Cette année, la convention nationale de travail du secteur principal de la construction (CN) qui concerne environ 80 000 travailleurs expire et doit être renégociée entre les syndicats et la SSE. Les négociations sont en cours depuis plusieurs mois, mais aucune solution n’est en vue. Il est minuit moins une pour trouver une solution pour début 2026 afin d’éviter un vide conventionnel.
Les maçons ont massivement répondu à l’appel
Après les premières grandes journées de protestation au Tessin (le 20 octobre) et à Berne (le 31 octobre), la vague de protestation atteint désormais toute la Suisse romande avec des mobilisations décentralisées ce 3 novembre. Des points de rassemblement ont été organisés dans tout le canton de Vaud dès 7h ce matin vers lesquels tous les travailleurs se sont rendus pour se déplacer en cars jusqu’à Lausanne-Ouchy ; des transports ont également été organisés directement depuis les plus grands chantiers. Alors que la grève a été votée dans une assemblée générale de 900 travailleurs début octobre, ce sont plus de 4000 travailleurs qui se sont réunis sur la Place de la Navigation à Lausanne ce lundi. L’appel à la mobilisation a donc été massivement suivi.
Rassemblement sur la Place de la Navigation
Dans l’assemblée de ce lundi, le responsable vaudois du secteur construction d’Unia Pietro Carobbio a salué la mobilisation et fait le point sur le blocage des négociations avec Nico Lutz, membre du comité directeur et responsable du secteur construction sur le plan national. Un membre du comité vaudois des maçons a souligné la nécessité de voir des progrès sociaux dans la convention nationale pour assurer l’attractivité de la branche mais surtout pour permettre une vraie conciliation entre obligation professionnelle et familiale. Les travailleurs de la construction sont à bout ! Les horaires de travail doivent permettre de vivre une vie de famille. Le secrétaire régional d’Unia Vaud Arnaud Bouverat a appelé le patronat à davantage de cohérence : la pénurie de travailleurs qualifiés impose d’améliorer la CN et non de la démanteler. Les travailleurs ont montré tout au long de la journée une détermination claire à poursuivre la mobilisation s’ils n’étaient pas entendus.
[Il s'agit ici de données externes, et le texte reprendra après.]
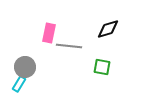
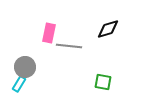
green square: moved 1 px right, 15 px down
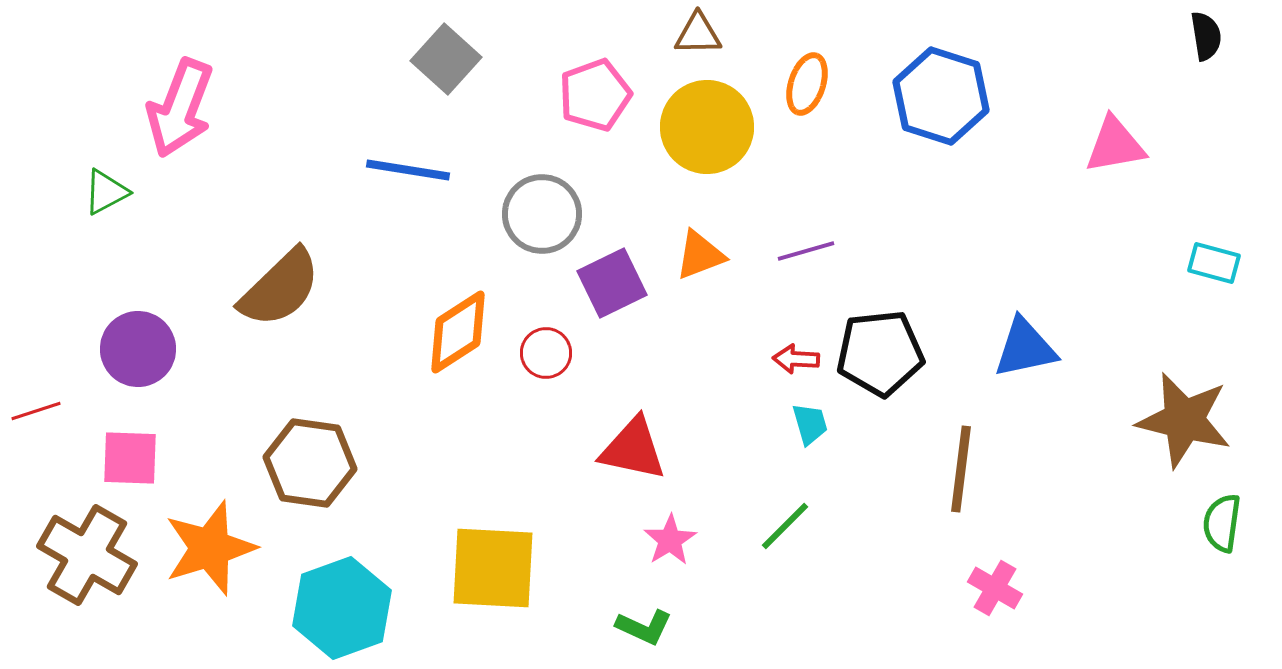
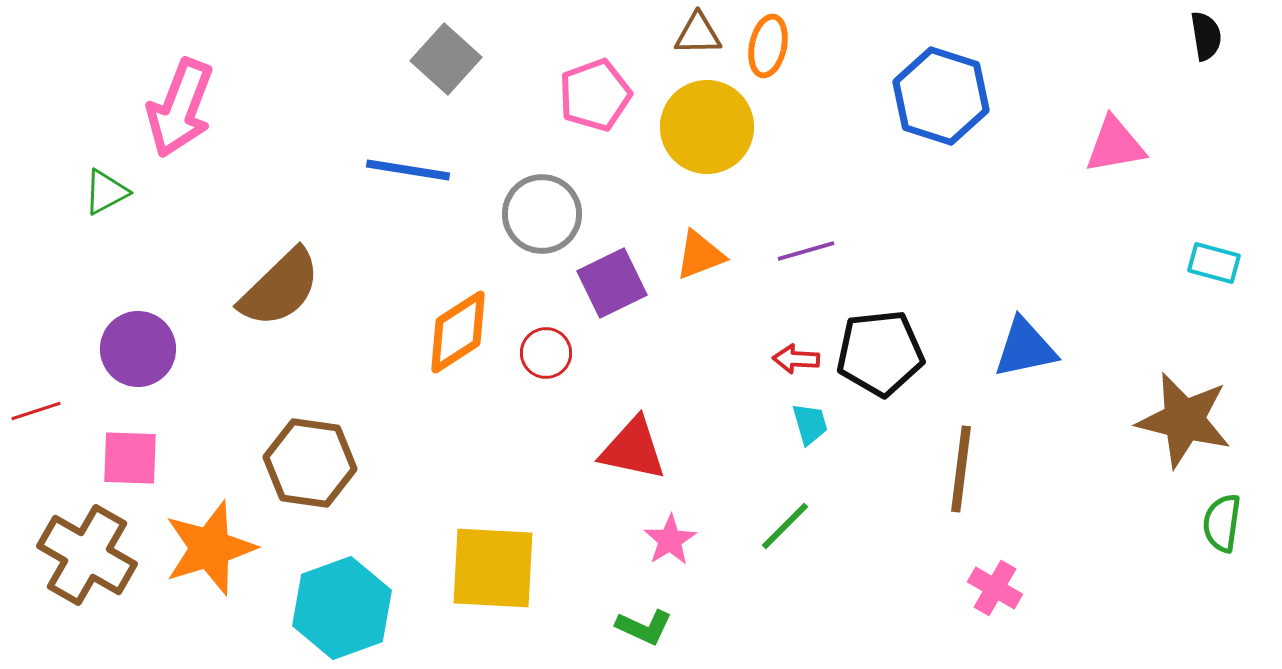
orange ellipse: moved 39 px left, 38 px up; rotated 6 degrees counterclockwise
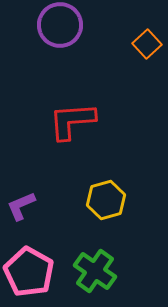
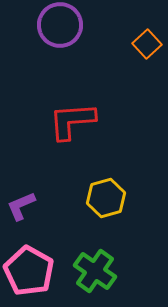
yellow hexagon: moved 2 px up
pink pentagon: moved 1 px up
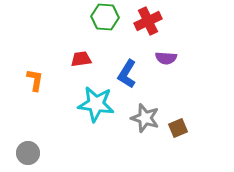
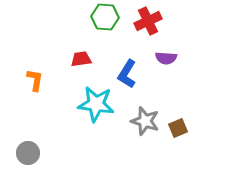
gray star: moved 3 px down
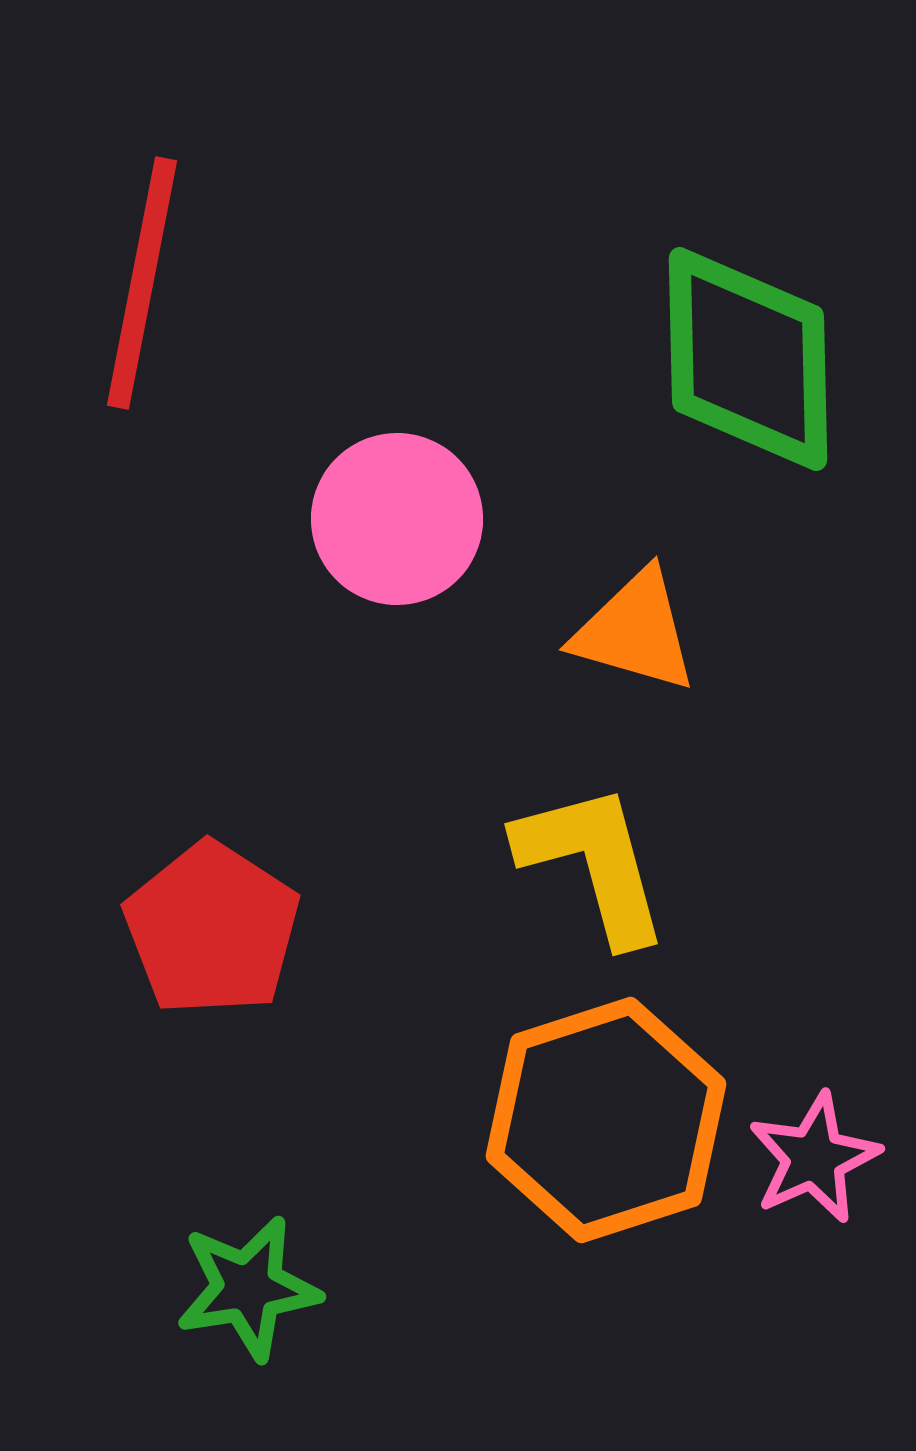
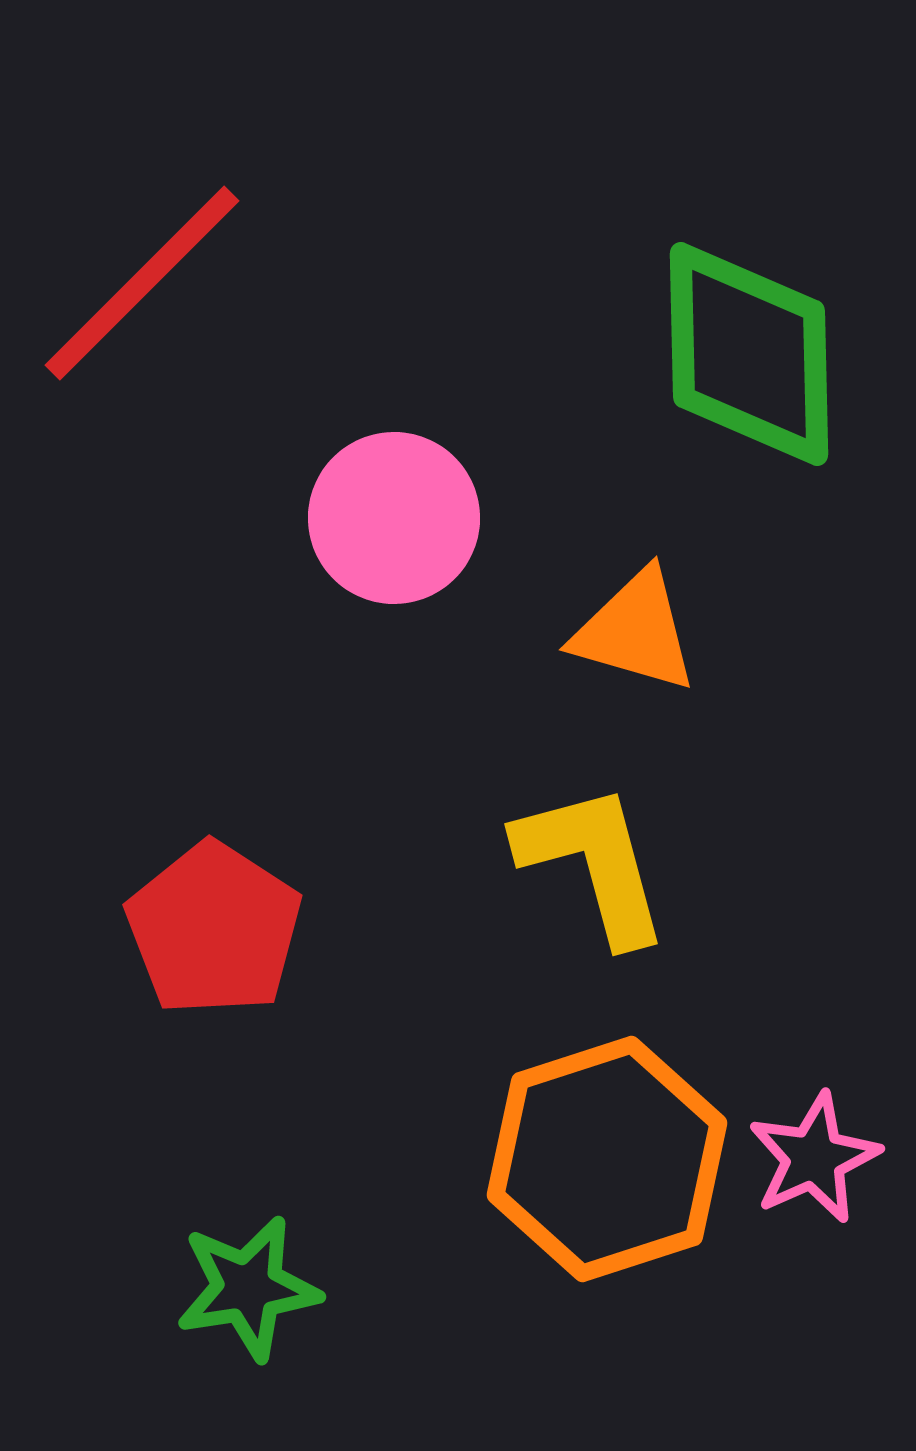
red line: rotated 34 degrees clockwise
green diamond: moved 1 px right, 5 px up
pink circle: moved 3 px left, 1 px up
red pentagon: moved 2 px right
orange hexagon: moved 1 px right, 39 px down
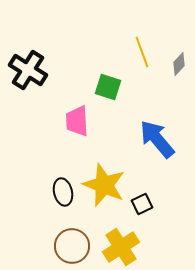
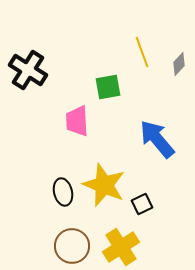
green square: rotated 28 degrees counterclockwise
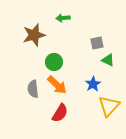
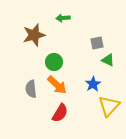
gray semicircle: moved 2 px left
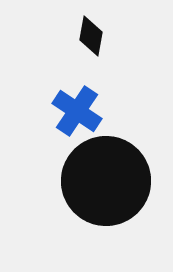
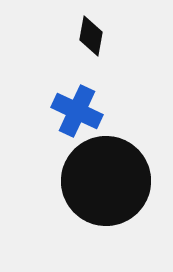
blue cross: rotated 9 degrees counterclockwise
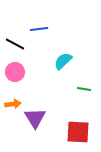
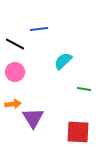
purple triangle: moved 2 px left
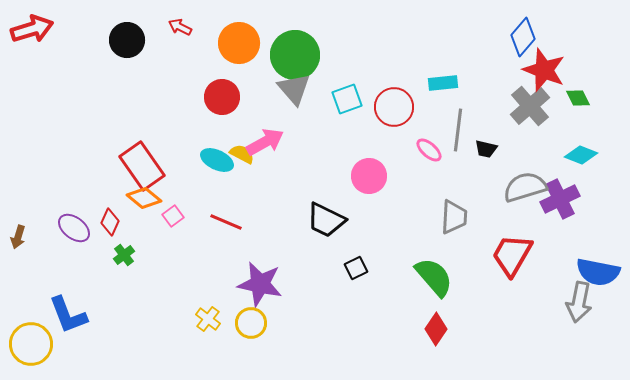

Manifestation dans les rues de Lausanne
En début d’après-midi, le cortège de plus de 4000 maçons a quitté la Place de la Navigation, pour monter vers l’emblématique chantier de la gare de Lausanne, totalement arrêté pour se terminer sur la Place de la Riponne, siège de la Région Vaud du syndicat Unia. Au cours du cortège, les maçons ont exprimé leur colère contre la SSE et appelé à une meilleure reconnaissance de leur métier.
Des améliorations nécessaires pour l’avenir de la branche
Pour les travailleurs de la construction, une chose est claire : sans conditions de travail plus attractives, la branche court à sa perte. Ni le maintien des conditions actuelles, ni les détériorations radicales proposées par les dirigeants de la SSE ne sont envisageables. Les revendications des travailleurs sont les suivantes :
Une meilleure CN est la solution à la pénurie de main d’oeuvre
Malgré une crise du personnel reconnue dans la branche, la SSE bloque toute évolution des horaires de travail et réclame au contraire des journées de travail encore plus longues pour des salaires moindres. Des horaires décents sont cruciaux pour trouver une solution au conflit du travail actuel dans la construction. Les journées excessivement longues qui accroissent la difficulté de concilier vie familiale et vie professionnelle poussent un maçon qualifié sur deux à quitter le métier. Un sur dix quitte même la profession dans les cinq premières années suivant la fin de l’apprentissage.
Une vague de protestation dans toute la Suisse
Demain mardi 4 novembre, les maçons romands se retrouveront à Lausanne, Place de la Navigation, pour un grand rassemblement et une manifestation romande cette fois-ci. Après la mobilisation à Lausanne demain, d’autres débrayages suivront encore ces prochaines semaines : le 7 novembre dans le Nord-Ouest de la Suisse, le 14 novembre à Zurich et dans d’autres régions de Suisse alémanique. Unia espère que ces actions couvrant l’ensemble du pays feront entendre raison à la SSE pour revenir à la table des négociations avec une posture plus constructive.